Uno de los signos de que en el sitio se come económicamente. Si algo saben las madres es estirar el peso.

 

Allí en la ventana de despacho y bajo el rótulo que dice Cafetería el Coquí, encontré lo que para mi es una de las visiones más parecida al edén o paraíso de la Biblia. Estoy seguro que cuando muera, al cielo donde vaya a parar, pues yo voy pa’l cielo seguro, tiene que ser parecido a lo que ante mi se desplegaba.

 

A mano izquierda una señora de más edad, rellenaba plantilla con delicias como pollo, carne, juey, etc. A su lado un joven sumergía los pastelitos en aceite y cuidaba de que no se pasan en el tiempo de cocción.

 

Siguiendo la estación de trabajo, una vitrina iluminada y coronada con un San Martín de Porrees y un San Judas Tadeo, guarda como si fuera una incubadora el abasto de  rellenos de papas y alcapurrias.

 

A la Derecha del negocio otra vitrina custodiaba las empanadillas recién salidas del caldero y objeto de mi lujuria en ese momento.

 

Pos por aquello de no sentirme culpable, después de todo, salí a correr bicicleta, solo pedí una empanadilla de pollo y un relleno.

 

La empanadilla estaba “GENIAL”, sustanciosa, con pedacitos de pimiento y  huevo hervido, ingrediente típico de cualquier empanadilla “old school”.

 

Ahora, lo que si estuvo espectacular fue el relleno de papa.
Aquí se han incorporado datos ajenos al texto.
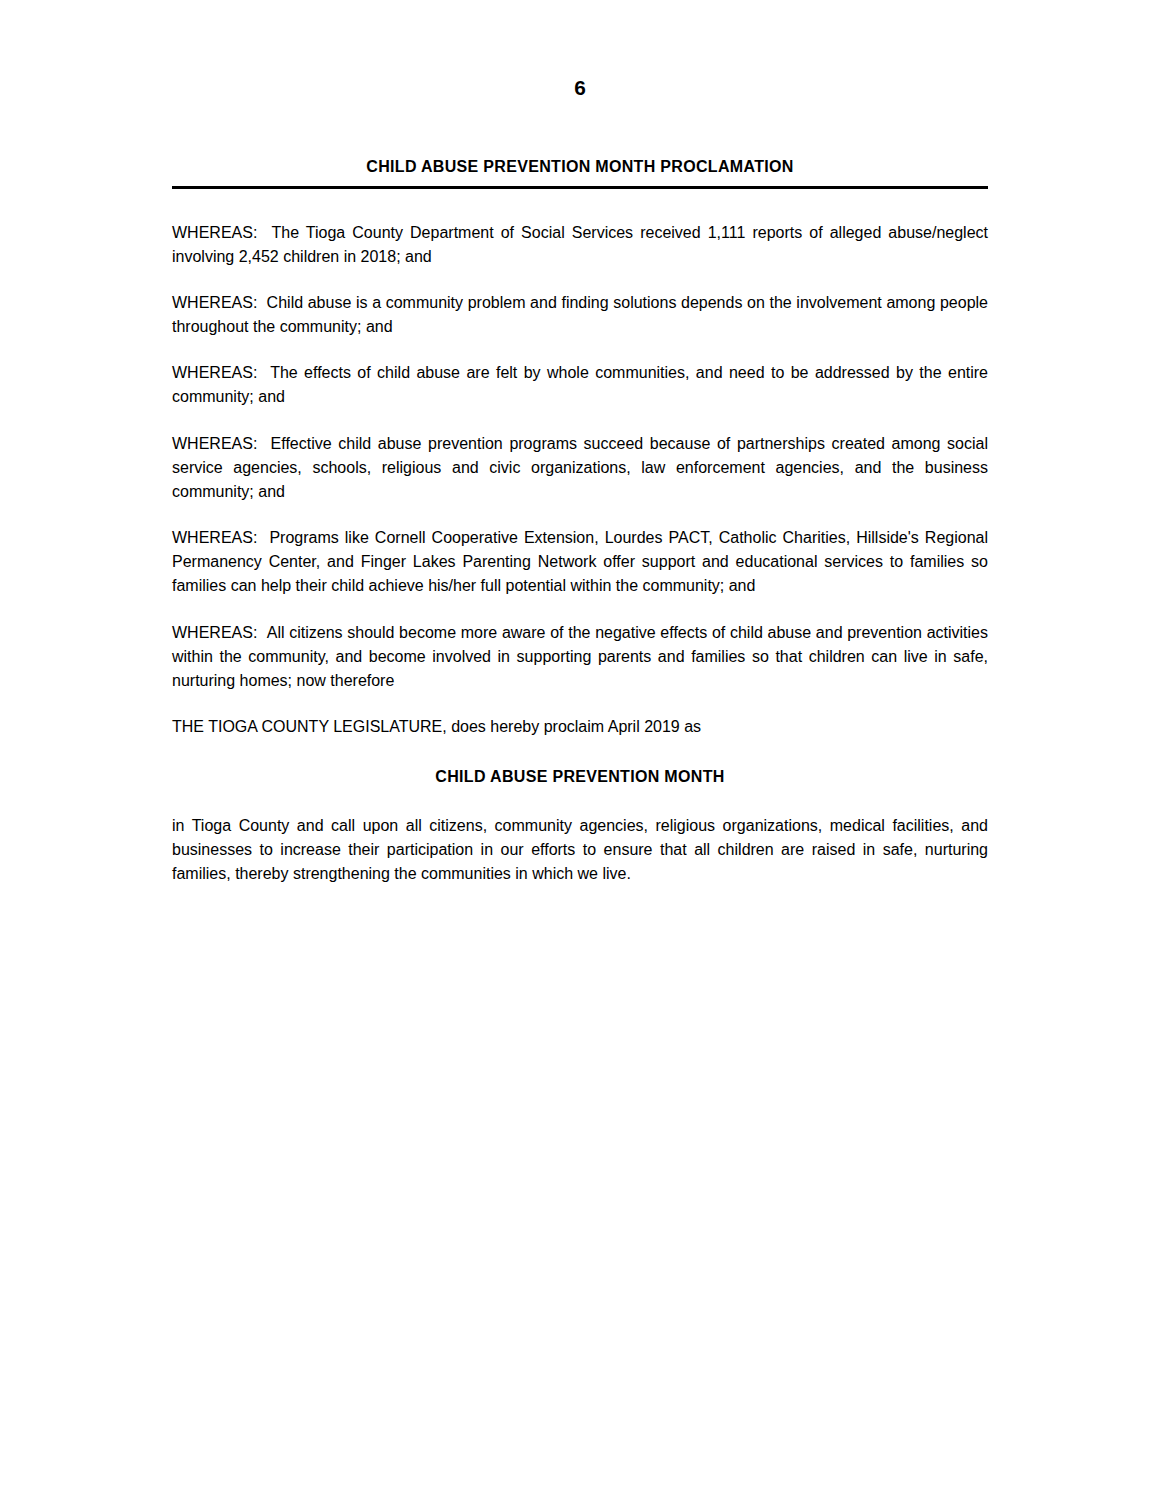6
CHILD ABUSE PREVENTION MONTH PROCLAMATION
WHEREAS: The Tioga County Department of Social Services received 1,111 reports of alleged abuse/neglect involving 2,452 children in 2018; and
WHEREAS: Child abuse is a community problem and finding solutions depends on the involvement among people throughout the community; and
WHEREAS: The effects of child abuse are felt by whole communities, and need to be addressed by the entire community; and
WHEREAS: Effective child abuse prevention programs succeed because of partnerships created among social service agencies, schools, religious and civic organizations, law enforcement agencies, and the business community; and
WHEREAS: Programs like Cornell Cooperative Extension, Lourdes PACT, Catholic Charities, Hillside's Regional Permanency Center, and Finger Lakes Parenting Network offer support and educational services to families so families can help their child achieve his/her full potential within the community; and
WHEREAS: All citizens should become more aware of the negative effects of child abuse and prevention activities within the community, and become involved in supporting parents and families so that children can live in safe, nurturing homes; now therefore
THE TIOGA COUNTY LEGISLATURE, does hereby proclaim April 2019 as
CHILD ABUSE PREVENTION MONTH
in Tioga County and call upon all citizens, community agencies, religious organizations, medical facilities, and businesses to increase their participation in our efforts to ensure that all children are raised in safe, nurturing families, thereby strengthening the communities in which we live.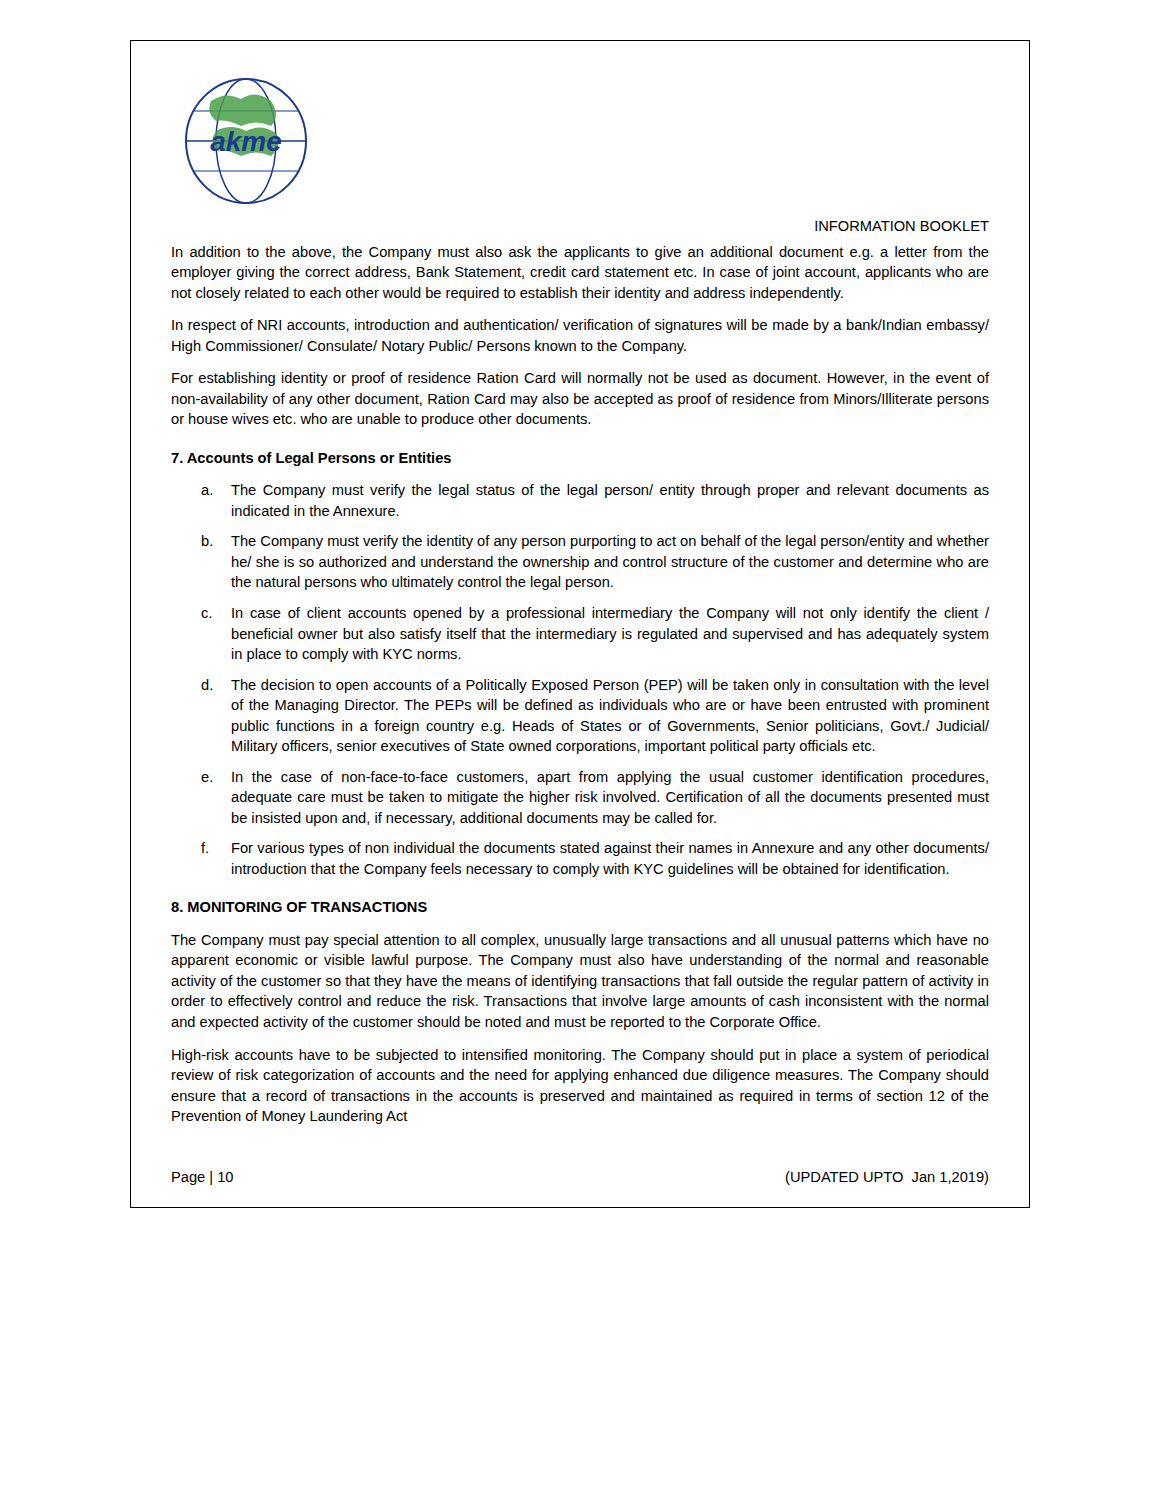akme
INFORMATION BOOKLET
In addition to the above, the Company must also ask the applicants to give an additional document e.g. a letter from the employer giving the correct address, Bank Statement, credit card statement etc. In case of joint account, applicants who are not closely related to each other would be required to establish their identity and address independently.
In respect of NRI accounts, introduction and authentication/ verification of signatures will be made by a bank/Indian embassy/ High Commissioner/ Consulate/ Notary Public/ Persons known to the Company.
For establishing identity or proof of residence Ration Card will normally not be used as document. However, in the event of non-availability of any other document, Ration Card may also be accepted as proof of residence from Minors/Illiterate persons or house wives etc. who are unable to produce other documents.
7. Accounts of Legal Persons or Entities
a. The Company must verify the legal status of the legal person/ entity through proper and relevant documents as indicated in the Annexure.
b. The Company must verify the identity of any person purporting to act on behalf of the legal person/entity and whether he/ she is so authorized and understand the ownership and control structure of the customer and determine who are the natural persons who ultimately control the legal person.
c. In case of client accounts opened by a professional intermediary the Company will not only identify the client / beneficial owner but also satisfy itself that the intermediary is regulated and supervised and has adequately system in place to comply with KYC norms.
d. The decision to open accounts of a Politically Exposed Person (PEP) will be taken only in consultation with the level of the Managing Director. The PEPs will be defined as individuals who are or have been entrusted with prominent public functions in a foreign country e.g. Heads of States or of Governments, Senior politicians, Govt./ Judicial/ Military officers, senior executives of State owned corporations, important political party officials etc.
e. In the case of non-face-to-face customers, apart from applying the usual customer identification procedures, adequate care must be taken to mitigate the higher risk involved. Certification of all the documents presented must be insisted upon and, if necessary, additional documents may be called for.
f. For various types of non individual the documents stated against their names in Annexure and any other documents/ introduction that the Company feels necessary to comply with KYC guidelines will be obtained for identification.
8. MONITORING OF TRANSACTIONS
The Company must pay special attention to all complex, unusually large transactions and all unusual patterns which have no apparent economic or visible lawful purpose. The Company must also have understanding of the normal and reasonable activity of the customer so that they have the means of identifying transactions that fall outside the regular pattern of activity in order to effectively control and reduce the risk. Transactions that involve large amounts of cash inconsistent with the normal and expected activity of the customer should be noted and must be reported to the Corporate Office.
High-risk accounts have to be subjected to intensified monitoring. The Company should put in place a system of periodical review of risk categorization of accounts and the need for applying enhanced due diligence measures. The Company should ensure that a record of transactions in the accounts is preserved and maintained as required in terms of section 12 of the Prevention of Money Laundering Act
Page | 10 (UPDATED UPTO Jan 1,2019)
Que en realidad debiera llamarse relleno de carne, pues la papa esta por fuera y no dentro, pero eso es problemas de los lingüistas.

 

Este si es un ejemplo de lo que un relleno de papa debe ser. La dorada corteza, delicadamente crocante encapsula el majado de papa que a su vez envuelve la sabrosa carne molida y guisada a la criolla.

 

Tanto los sabores, como la textura de la carne, la papa y la harina de la corteza se complementan a la perfección dejando al final el robusto, pero sabroso sabor de carbohidratos fritos. “Perdóneme padre, pero volví a pecar”.

 

En fin, no se lo que coman los ciclistas en otras partes del mundo, pero en Ponce, el centenario medio de transporte me llevó a descubrir este tesoro de comida tradicional que es la parte oeste de la Nueva Plaza del Mercado.

 

Lo mejor del asunto fue que las dos frituras y el cacharro de jugo de china, me costaron menos de 4 pesos. Y como fui en bicicleta, me ahorré el parquímetro y me siento menos culpable pues quemé unas pocas de las güelemil calorías de las frituras.

 

En fin, la vida y la fritura son mejor en bici.  A darle pedal.